В этот момент прошедшие казни Преснякова и Квятковского пришлись как нельзя кстати — убедительная агитация за смену власти!
Теперь террористы, уверовав в серьезность заключенного соглашения и убедившись в действительном влиянии Каткова, получали совершенно новый стимул для деятельности: это были уже не эфемерные надежды запугать царя и добиться каких-то туманных социалистических реформ, и не примитивное политическое убийство, совершаемое за деньги, — теперь это становилось борьбой за осуществление государственного переворота, ближайшим результатом которого была бы амнистия всем их товарищам — и Александру Михайлову в первую очередь.
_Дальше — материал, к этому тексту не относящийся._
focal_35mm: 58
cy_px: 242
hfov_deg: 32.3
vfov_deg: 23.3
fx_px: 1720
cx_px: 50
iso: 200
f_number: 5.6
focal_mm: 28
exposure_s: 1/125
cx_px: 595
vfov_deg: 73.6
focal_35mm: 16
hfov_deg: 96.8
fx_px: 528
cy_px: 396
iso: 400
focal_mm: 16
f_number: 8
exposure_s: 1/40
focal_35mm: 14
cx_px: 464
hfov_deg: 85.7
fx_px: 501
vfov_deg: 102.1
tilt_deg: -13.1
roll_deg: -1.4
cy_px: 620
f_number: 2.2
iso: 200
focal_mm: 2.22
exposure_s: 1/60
В дальнейшей же перспективе они получали в России власть, с которой уже были проведены серьезные доверительные закулисные переговоры — т. е. именно то, чего они безуспешно добивались в течение всего предшествующего года. С этой властью в будущем можно было бы вести и еще более серьезные диалоги. Это были горизонты, за которые стоило побороться!
Террористы не поняли того, что почти все, во что они уверовали — чистейший блеф и обман.
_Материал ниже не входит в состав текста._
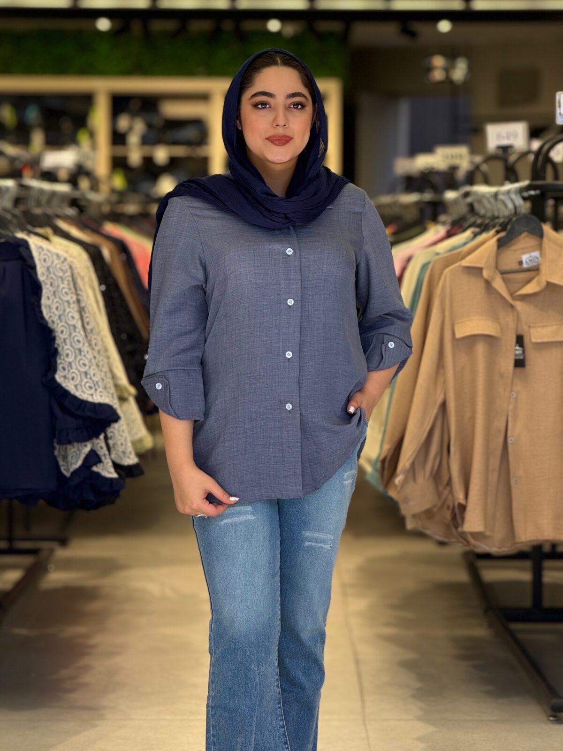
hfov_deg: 12.3
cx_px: 282
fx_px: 2602
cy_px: 376
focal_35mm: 120
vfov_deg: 16.4
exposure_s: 1/144
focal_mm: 15.66
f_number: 2.8
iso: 64
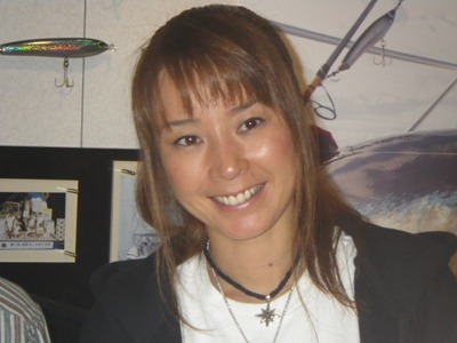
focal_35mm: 140
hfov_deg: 14.1
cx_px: 228
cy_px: 172
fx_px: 1848
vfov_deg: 10.6
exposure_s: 1/250
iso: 640
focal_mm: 25
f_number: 5.5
Лорис же тоже недооценил масштабов этого блефа, на который шел теперь Катков, заручившись его, Лориса, фактической поддержкой. Лорис недооценил и того, насколько воодушевятся террористы и насколько трудно будет ему проконтролировать их энтузиазм. Ведь даже такие падшие ангелы, как Перовская и Фроленко, не изменили в глубинах своих душ революционным идеалам!
Одной из вреднейших и опаснейших иллюзий, внушенных лидерам террористов, сделавшим совсем неоправданные выводы из продемонстрированной им почти безопасности Александра Михайлова (час расправы над которым, как оказалось, был только отсрочен!), стала вера в неуязвимисть и безопасность их самих.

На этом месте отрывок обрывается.